Dhaka, June 30 (Just News): Members of quota reform movement could not hold their scheduled press briefing today as they were attacked allegedly by the members of Bangladesh Chhatra League (BCL) on the Dhaka University campus.
Four leaders of quota reform movement were injured in the attack in front of DU Central Library Building around 10:45am, our DU correspondent reports quoting the quota reformists.
The injured are: Hasan Al Mamun, convener of Bangladesh Sadharan Chhatra Odhikar Sangrakkhan Parishad, Nurul Haque Nur, Faruk Hasan and Arosh, joint conveners of the platform.
Of the injured, Nurul and Arosh were taken at Dhaka Medical College Hospital (DMCH), said platform convener Hasan Al Mamun.
The attack took place when the quota reform leaders, including joint conveners Faruk Hasan and Nurul Haque Nur, were taking preparation to hold the prescheduled press conference in front of the DU Central Library building to brief their next course of action as the government failed to issue a gazette notification by their deadline, said Hasan.

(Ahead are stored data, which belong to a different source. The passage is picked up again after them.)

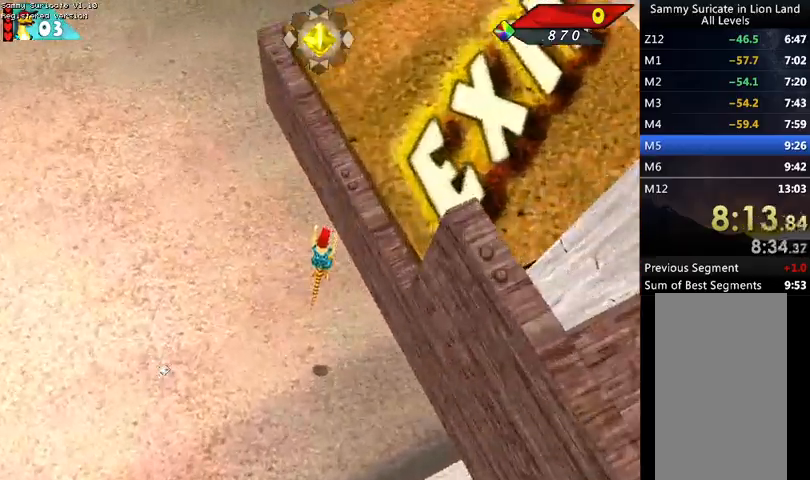
{"keys": ["up"], "events": [[333, "up", "down"]]}
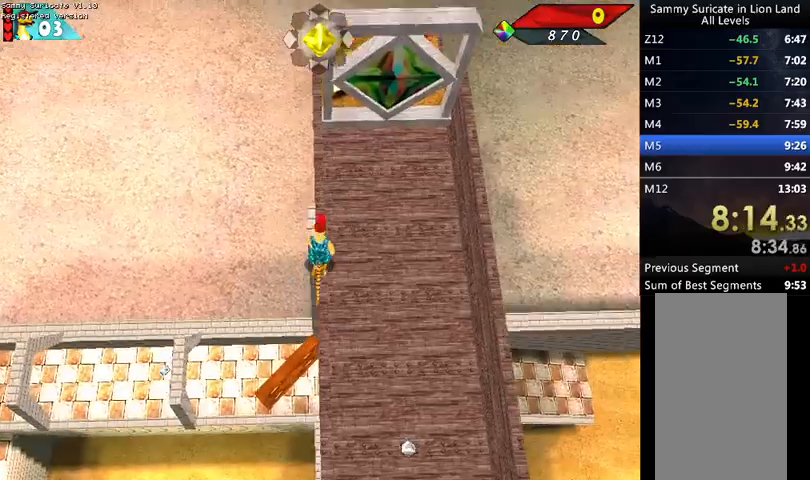
{"keys": ["ctrl", "left", "up"], "events": [[33, "f2", "down"], [100, "f2", "up"], [167, "left", "down"], [500, "ctrl", "down"]]}
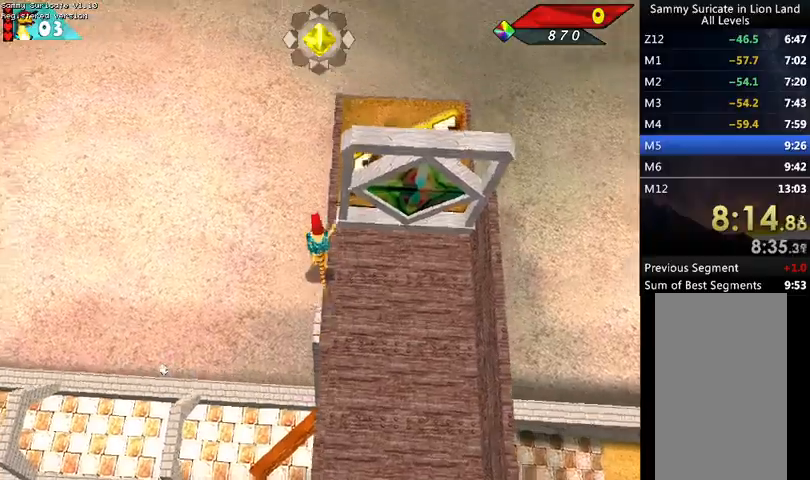
{"keys": ["right", "up"], "events": [[67, "left", "up"], [67, "right", "down"], [233, "ctrl", "up"], [233, "up", "up"], [300, "up", "down"]]}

At that time, a group of 200-250 BCL men beat up the quota reform leaders, leaving four of them injured, said Hasan.
The attackers drove out the quota reform demonstrators form the area and took position at the library premises, he said.

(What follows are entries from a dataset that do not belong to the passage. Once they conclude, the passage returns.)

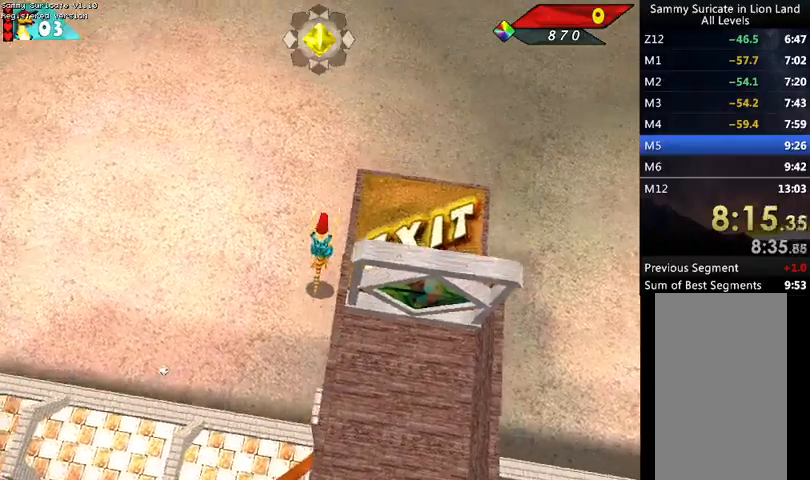
{"keys": ["right", "up"], "events": []}
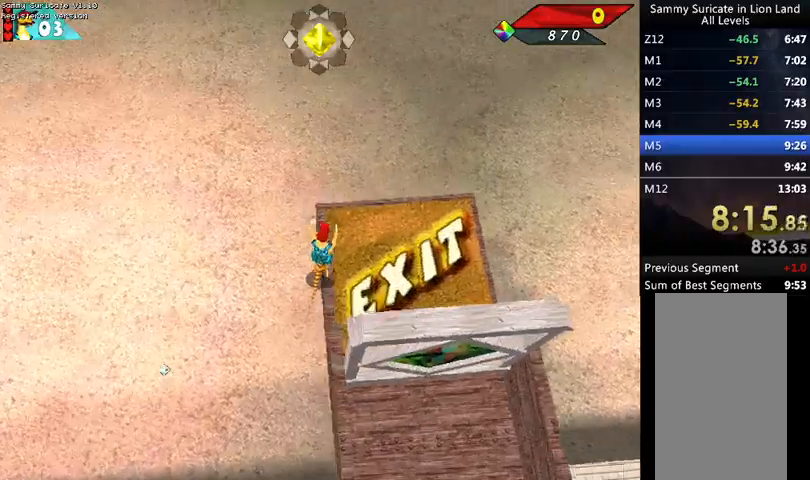
{"keys": [], "events": [[400, "return", "down"], [400, "up", "up"], [500, "return", "up"], [500, "right", "up"]]}
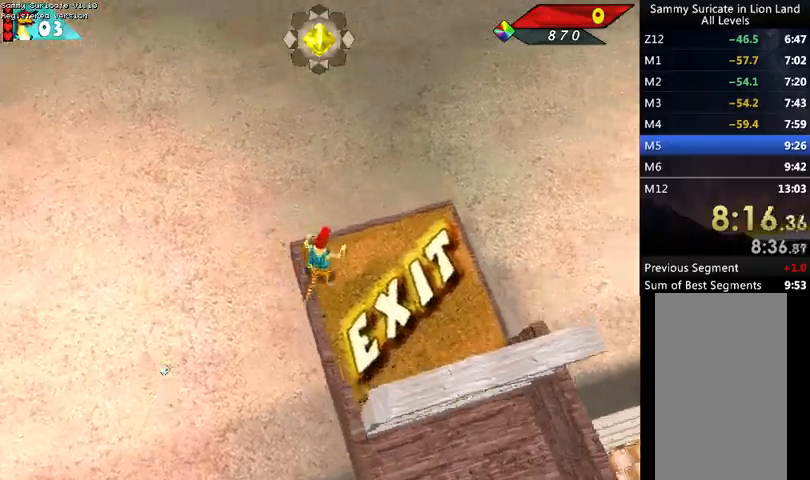
{"keys": [], "events": [[33, "return", "down"], [133, "return", "up"], [333, "return", "down"], [367, "return", "up"], [467, "return", "down"], [500, "return", "up"]]}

DU Haji Muhammad Mohsin Hall BCL general secretary Mehedi Hasan Sani, its Bangabandhu Sheikh Mujibur Rahman Hall general secretary Al Amin Rahman and AF Rahman Hall general secretary Mahmudul Hasan Tusaar, BCL central committee vice presidents Mehedi Hasan Rony and Imtiaz Bulbul led the attack, alleged the platform leader.
The platform had started an indefinite boycott of classes and examinations at all universities and colleges on May 14 after the government failed to issue a gazette notification on the prime minister's April 11 announcement of quota abolition in government jobs. It gave an ultimatum for publication of the notification by May 13.
On May 21, the quota reform demonstrators postponed their decision of boycotting examinations considering Ramadan and the prospect of “session jams” the strike may cause.
In April, students of public and private universities across the country took to the streets demanding reform in the quota system. The protesters blocked key points in the capital and roads and highways elsewhere.
At present, 56 per cent of government jobs are reserved for candidates from various quotas, while the remaining 44 per cent draw applications from the merit list.
Of the 56 per cent, 30 per cent are kept for freedom fighters' children and grandchildren, 10 per cent for women, 10 per cent for people of districts lagging behind, five percent for members of indigenous communities, and one percent for physically-challenged people.
In the wake of the protests, Prime Minister Sheikh Hasina declared the abolition of quotas on April 11, during a parliamentary session.